Лежавший рядом на полу «Шалун» вдруг вскочил, залаял и бросился вон из комнаты. Он первым встречал хозяина и гостя. Ключарев и Андрейка тоже поспешили к выходу. На веранде стояли Бадьин и Хепвуд. Бадьин крепко пожал руку своего друга и представил его гостю.
— Знакомься, Петя. Это — Джим Хепвуд, матрос грузового парохода «Виргиния». Тот самый, про которого я тебе как-то рассказывал.
Ключарев пожал, протянутую руку, сдержанно поклонился и быстрым, но внимательным взглядом осмотрел Хепвуда. Тот был одет в широкий темносиний костюм, в черные, поношенные туфли с толстыми резиновыми подошвами. Его одеяние было явно не по сезону и не гармонировало с ярким солнечным днем. Но Хепвуд еще в больнице, куда за ним зашел Бадьин, объяснил, что это — его единственный выходной костюм, хранившийся в чемодане. Чемодан принес с корабля в больницу посыльный капитана Глэкборна и передал, что Хепвуд может катиться ко всем чертям...
После того как Бадьин познакомил Хепвуда с женой и сыном, а «Шалун», принюхавшись к гостю, перестал лаять, все уселись за стол. За едой потекла неторопливая беседа на самые разнообразные темы: Хепвуд восхищался южной природой, хвалил отзывчивость и гостеприимство советских людей, благодарил за угощение. На вопросы хозяйки о здоровье он отвечал, что чувствует себя уже почти совсем хорошо и, наверно, через недельку сможет собраться в дорогу. К этому времени сюда должна прийти «старая лоханка» — «Виктория», и он надеется устроиться в обратный рейс.

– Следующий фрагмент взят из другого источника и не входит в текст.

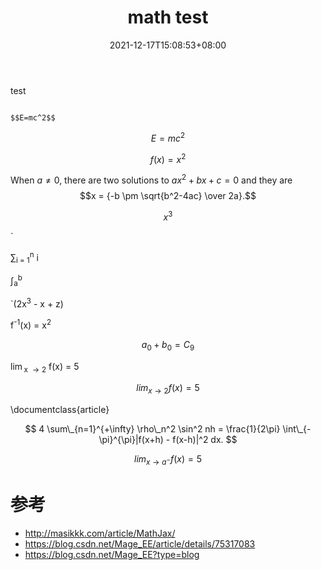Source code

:#+TITLE: math test
#+DATE: 2021-12-17T15:08:53+08:00
#+TAGS[]: 
#+CATEGORIES[]: 
#+LAYOUT: post
#+OPTIONS: toc:nil
#+DRAFT: true

test
# more

#+begin_src 
  
$$E=mc^2$$
#+end_src


$$E=mc^2$$


$$
f \left( x \right) = {x}^{2}
$$

  When \(a \ne 0\), there are two solutions to \(ax^2 + bx + c = 0\) and they are
  \[x = {-b \pm \sqrt{b^2-4ac} \over 2a}.\]


$$  x^{3}$$

  `\frac{d}{dx}

  \sum_{i = 1}^{n} i

  \int_{a}^{b} \frac{dt}{t}

  `(2x^3 - x + z)	

  f^{-1}(x) = x^{2}

  $$a_0 + b_0 = C_9$$ 

  \lim_{x \to 2} f(x) = 5

 $$lim_{x \to 2} f(x) = 5$$ 

 \documentclass{article}

\begin{document}
With in line mode this is typeset as lim_{x \to 2} f(x) = 5

\medskip
In display mode it is typset differently:
\[ \lim_{x \to 2} f(x) = 5 \]
\end{document}

$$ 4 \sum\_{n=1}^{+\infty} \rho\_n^2 \sin^2 nh = \frac{1}{2\pi} \int\_{-\pi}^{\pi}|f(x+h) - f(x-h)|^2 dx. $$

$$lim_{x \to a^{-}} f(x) = 5$$

* 参考
 * http://masikkk.com/article/MathJax/
 * https://blog.csdn.net/Mage_EE/article/details/75317083
 * https://blog.csdn.net/Mage_EE?type=blog

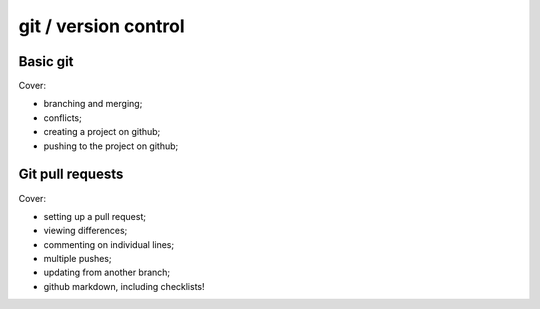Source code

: =====================
git / version control
=====================

Basic git
=========

Cover:

* branching and merging;

* conflicts;

* creating a project on github;

* pushing to the project on github;

Git pull requests
=================

Cover:

* setting up a pull request;

* viewing differences;

* commenting on individual lines;

* multiple pushes;

* updating from another branch;

* github markdown, including checklists!

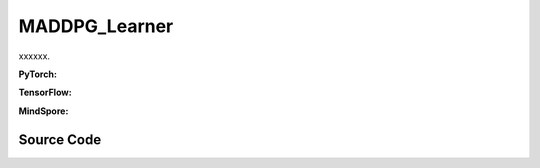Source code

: MADDPG_Learner
=====================================

xxxxxx.

.. raw:: html

    <br><hr>

**PyTorch:**

.. py:class::
  xuance.torch.learners.multi_agent_rl.maddpg_learner.MADDPG_Learner(config, policy, optimizer, scheduler, device, model_dir, gamma, sync_frequency)

  :param config: xxxxxx.
  :type config: xxxxxx
  :param policy: xxxxxx.
  :type policy: xxxxxx
  :param optimizer: xxxxxx.
  :type optimizer: xxxxxx
  :param scheduler: xxxxxx.
  :type scheduler: xxxxxx
  :param device: xxxxxx.
  :type device: xxxxxx
  :param model_dir: xxxxxx.
  :type model_dir: xxxxxx
  :param gamma: xxxxxx.
  :type gamma: xxxxxx
  :param sync_frequency: xxxxxx.
  :type sync_frequency: xxxxxx

.. py:function::
  xuance.torch.learners.multi_agent_rl.isac_learner.ISAC_Learner.update(sample)

  xxxxxx.

  :param sample: xxxxxx.
  :type sample: xxxxxx
  :return: xxxxxx.
  :rtype: xxxxxx

.. raw:: html

    <br><hr>

**TensorFlow:**

.. raw:: html

    <br><hr>

**MindSpore:**

.. raw:: html

    <br><hr>

Source Code
-----------------

.. tabs::

  .. group-tab:: PyTorch

    .. code-block:: python

    """
    Multi-Agent Deep Deterministic Policy Gradient
    Paper link:
    https://proceedings.neurips.cc/paper/2017/file/68a9750337a418a86fe06c1991a1d64c-Paper.pdf
    Implementation: Pytorch
    Trick: Parameter sharing for all agents, with agents' one-hot IDs as actor-critic's inputs.
    """
    from xuance.torch.learners import *


    class MADDPG_Learner(LearnerMAS):
        def __init__(self,
                     config: Namespace,
                     policy: nn.Module,
                     optimizer: Sequence[torch.optim.Optimizer],
                     scheduler: Sequence[torch.optim.lr_scheduler._LRScheduler] = None,
                     device: Optional[Union[int, str, torch.device]] = None,
                     model_dir: str = "./",
                     gamma: float = 0.99,
                     sync_frequency: int = 100
                     ):
            self.gamma = gamma
            self.tau = config.tau
            self.sync_frequency = sync_frequency
            self.mse_loss = nn.MSELoss()
            super(MADDPG_Learner, self).__init__(config, policy, optimizer, scheduler, device, model_dir)
            self.optimizer = {
                'actor': optimizer[0],
                'critic': optimizer[1]
            }
            self.scheduler = {
                'actor': scheduler[0],
                'critic': scheduler[1]
            }

        def update(self, sample):
            self.iterations += 1
            obs = torch.Tensor(sample['obs']).to(self.device)
            actions = torch.Tensor(sample['actions']).to(self.device)
            obs_next = torch.Tensor(sample['obs_next']).to(self.device)
            rewards = torch.Tensor(sample['rewards']).to(self.device)
            terminals = torch.Tensor(sample['terminals']).float().reshape(-1, self.n_agents, 1).to(self.device)
            agent_mask = torch.Tensor(sample['agent_mask']).float().reshape(-1, self.n_agents, 1).to(self.device)
            IDs = torch.eye(self.n_agents).unsqueeze(0).expand(self.args.batch_size, -1, -1).to(self.device)

            # train actor
            _, actions_eval = self.policy(obs, IDs)
            loss_a = -(self.policy.critic(obs, actions_eval, IDs) * agent_mask).sum() / agent_mask.sum()
            self.optimizer['actor'].zero_grad()
            loss_a.backward()
            if self.args.use_grad_clip:
                torch.nn.utils.clip_grad_norm_(self.policy.parameters_actor, self.args.grad_clip_norm)
            self.optimizer['actor'].step()
            if self.scheduler['actor'] is not None:
                self.scheduler['actor'].step()

            # train critic
            actions_next = self.policy.target_actor(obs_next, IDs)
            q_eval = self.policy.critic(obs, actions, IDs)
            q_next = self.policy.target_critic(obs_next, actions_next, IDs)
            q_target = rewards + (1 - terminals) * self.args.gamma * q_next
            td_error = (q_eval - q_target.detach()) * agent_mask
            loss_c = (td_error ** 2).sum() / agent_mask.sum()
            self.optimizer['critic'].zero_grad()
            loss_c.backward()
            if self.args.use_grad_clip:
                torch.nn.utils.clip_grad_norm_(self.policy.parameters_critic, self.args.grad_clip_norm)
            self.optimizer['critic'].step()
            if self.scheduler['critic'] is not None:
                self.scheduler['critic'].step()

            self.policy.soft_update(self.tau)

            lr_a = self.optimizer['actor'].state_dict()['param_groups'][0]['lr']
            lr_c = self.optimizer['critic'].state_dict()['param_groups'][0]['lr']

            info = {
                "learning_rate_actor": lr_a,
                "learning_rate_critic": lr_c,
                "loss_actor": loss_a.item(),
                "loss_critic": loss_c.item(),
                "predictQ": q_eval.mean().item()
            }

            return info











  .. group-tab:: TensorFlow

    .. code-block:: python


  .. group-tab:: MindSpore

    .. code-block:: python


    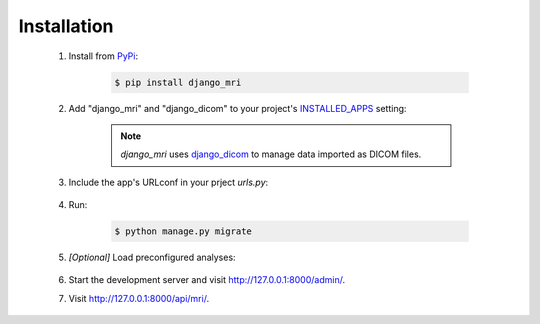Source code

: Installation
============

    1. Install from `PyPi <https://pypi.org/project/django-mri/>`_:

        .. code-block:: console

            $ pip install django_mri

    2. Add "django_mri" and "django_dicom" to your project's INSTALLED_APPS_
       setting:

        .. code-block:: python
            :caption: <project>/settings.py

            INSTALLED_APPS = [
                ...,
                "django_dicom",
                "django_mri",
            ]

        .. _INSTALLED_APPS:
           https://docs.djangoproject.com/en/3.0/ref/settings/#std:setting-INSTALLED_APPS

        .. note::
            *django_mri* uses django_dicom_ to manage data imported as DICOM
            files.

            .. _django_dicom:
               https://django-dicom.readthedocs.io/en/latest/

    3. Include the app's URLconf in your prject *urls.py*:

        .. code-block:: python
            :caption: <project>/urls.py

            urlpatterns = [
                ...,
                path("api/", include("django_mri.urls", namespace="mri")),
            ]

    4. Run:

        .. code-block:: console

            $ python manage.py migrate

    5. *\[Optional\]* Load preconfigured analyses:

        .. code-block:: python
            :caption: Django shell

            >>> from django_mri.analysis.utils import load_mri_analyses

            # Create analyses and pipelines
            >>> load_mri_analyses()

    6. Start the development server and visit http://127.0.0.1:8000/admin/.

    7. Visit http://127.0.0.1:8000/api/mri/.

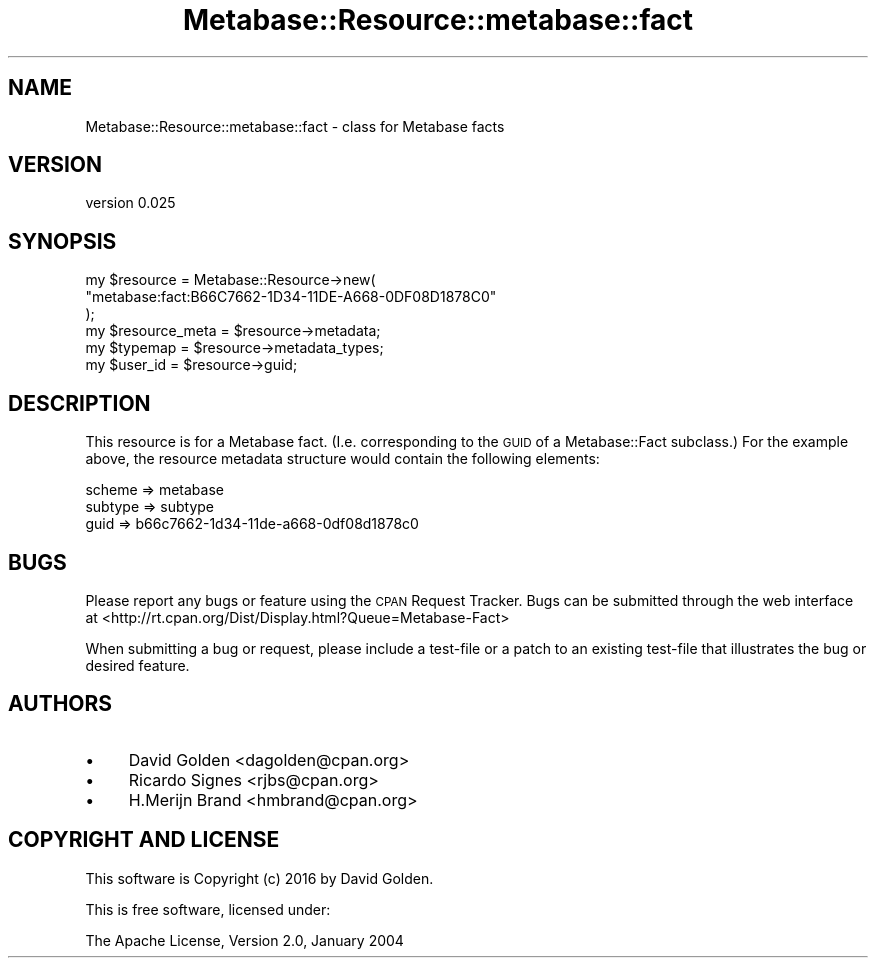 .\" Automatically generated by Pod::Man 4.14 (Pod::Simple 3.40)
.\"
.\" Standard preamble:
.\" ========================================================================
.de Sp \" Vertical space (when we can't use .PP)
.if t .sp .5v
.if n .sp
..
.de Vb \" Begin verbatim text
.ft CW
.nf
.ne \\$1
..
.de Ve \" End verbatim text
.ft R
.fi
..
.\" Set up some character translations and predefined strings.  \*(-- will
.\" give an unbreakable dash, \*(PI will give pi, \*(L" will give a left
.\" double quote, and \*(R" will give a right double quote.  \*(C+ will
.\" give a nicer C++.  Capital omega is used to do unbreakable dashes and
.\" therefore won't be available.  \*(C` and \*(C' expand to `' in nroff,
.\" nothing in troff, for use with C<>.
.tr \(*W-
.ds C+ C\v'-.1v'\h'-1p'\s-2+\h'-1p'+\s0\v'.1v'\h'-1p'
.ie n \{\
.    ds -- \(*W-
.    ds PI pi
.    if (\n(.H=4u)&(1m=24u) .ds -- \(*W\h'-12u'\(*W\h'-12u'-\" diablo 10 pitch
.    if (\n(.H=4u)&(1m=20u) .ds -- \(*W\h'-12u'\(*W\h'-8u'-\"  diablo 12 pitch
.    ds L" ""
.    ds R" ""
.    ds C` ""
.    ds C' ""
'br\}
.el\{\
.    ds -- \|\(em\|
.    ds PI \(*p
.    ds L" ``
.    ds R" ''
.    ds C`
.    ds C'
'br\}
.\"
.\" Escape single quotes in literal strings from groff's Unicode transform.
.ie \n(.g .ds Aq \(aq
.el       .ds Aq '
.\"
.\" If the F register is >0, we'll generate index entries on stderr for
.\" titles (.TH), headers (.SH), subsections (.SS), items (.Ip), and index
.\" entries marked with X<> in POD.  Of course, you'll have to process the
.\" output yourself in some meaningful fashion.
.\"
.\" Avoid warning from groff about undefined register 'F'.
.de IX
..
.nr rF 0
.if \n(.g .if rF .nr rF 1
.if (\n(rF:(\n(.g==0)) \{\
.    if \nF \{\
.        de IX
.        tm Index:\\$1\t\\n%\t"\\$2"
..
.        if !\nF==2 \{\
.            nr % 0
.            nr F 2
.        \}
.    \}
.\}
.rr rF
.\" ========================================================================
.\"
.IX Title "Metabase::Resource::metabase::fact 3"
.TH Metabase::Resource::metabase::fact 3 "2016-02-29" "perl v5.32.0" "User Contributed Perl Documentation"
.\" For nroff, turn off justification.  Always turn off hyphenation; it makes
.\" way too many mistakes in technical documents.
.if n .ad l
.nh
.SH "NAME"
Metabase::Resource::metabase::fact \- class for Metabase facts
.SH "VERSION"
.IX Header "VERSION"
version 0.025
.SH "SYNOPSIS"
.IX Header "SYNOPSIS"
.Vb 3
\&  my $resource = Metabase::Resource\->new(
\&    "metabase:fact:B66C7662\-1D34\-11DE\-A668\-0DF08D1878C0"
\&  );
\&
\&  my $resource_meta = $resource\->metadata;
\&  my $typemap       = $resource\->metadata_types;
\&
\&  my $user_id = $resource\->guid;
.Ve
.SH "DESCRIPTION"
.IX Header "DESCRIPTION"
This resource is for a Metabase fact. (I.e. corresponding to the \s-1GUID\s0 of a
Metabase::Fact subclass.) For the example above, the resource metadata
structure would contain the following elements:
.PP
.Vb 3
\&  scheme       => metabase
\&  subtype      => subtype
\&  guid         => b66c7662\-1d34\-11de\-a668\-0df08d1878c0
.Ve
.SH "BUGS"
.IX Header "BUGS"
Please report any bugs or feature using the \s-1CPAN\s0 Request Tracker.
Bugs can be submitted through the web interface at
<http://rt.cpan.org/Dist/Display.html?Queue=Metabase\-Fact>
.PP
When submitting a bug or request, please include a test-file or a patch to an
existing test-file that illustrates the bug or desired feature.
.SH "AUTHORS"
.IX Header "AUTHORS"
.IP "\(bu" 4
David Golden <dagolden@cpan.org>
.IP "\(bu" 4
Ricardo Signes <rjbs@cpan.org>
.IP "\(bu" 4
H.Merijn Brand <hmbrand@cpan.org>
.SH "COPYRIGHT AND LICENSE"
.IX Header "COPYRIGHT AND LICENSE"
This software is Copyright (c) 2016 by David Golden.
.PP
This is free software, licensed under:
.PP
.Vb 1
\&  The Apache License, Version 2.0, January 2004
.Ve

Ключарева, конечно, интересовала жизнь иностранных моряков, их служба, заработки, отношения с начальством. Ключарев, собственно, был бы непрочь «зацепиться за политику», задать этому матросу несколько резонных вопросов — «почему?» Почему, например, в Америке и Англии... Но тут уж начиналась «опасная зона», которую Ключарев обычно проходил напролом, так как не терпел «дипломатии». Однако гость есть гость, надо соблюдать тактичность и лучше всего поговорить на морские темы.
— Вот вы сказали, — обратился он к Хепвуду, — что «Виктория» — старая лоханка. А «Виргиния» лучше?
Хепвуд ответил, что «Виргиния» лучше «Виктории», хотя хозяева и капитан Глэкборн скоро доведут ее «до ручки».
— Вы долго служили на «Виргинии»?
— Нет, это был мой первый рейс. Раньше много лет плавал на любой посудине — лишь бы кормили и платили.
— Я слыхал, — сказал Бадьин, — что у вас много безработных моряков.
— Да, это правда. Много ребят слоняются в портах без дела и без денег.
— А вам устроиться помог профсоюз?
— Профсоюз?.. — Хепвуд рассмеялся и с горечью добавил: — Нет, уж тут надейся на самого себя. Правда, мне это оказалось легче, чем другим.
— Почему? — поинтересовался Бадьин.
Хепвуд пожал плечами.
— Видите ли... Я — эйбл-симен! — Хепвуд ткнул себя пальцем в грудь.
— Что это значит? — не поняла Ксения Антоновна.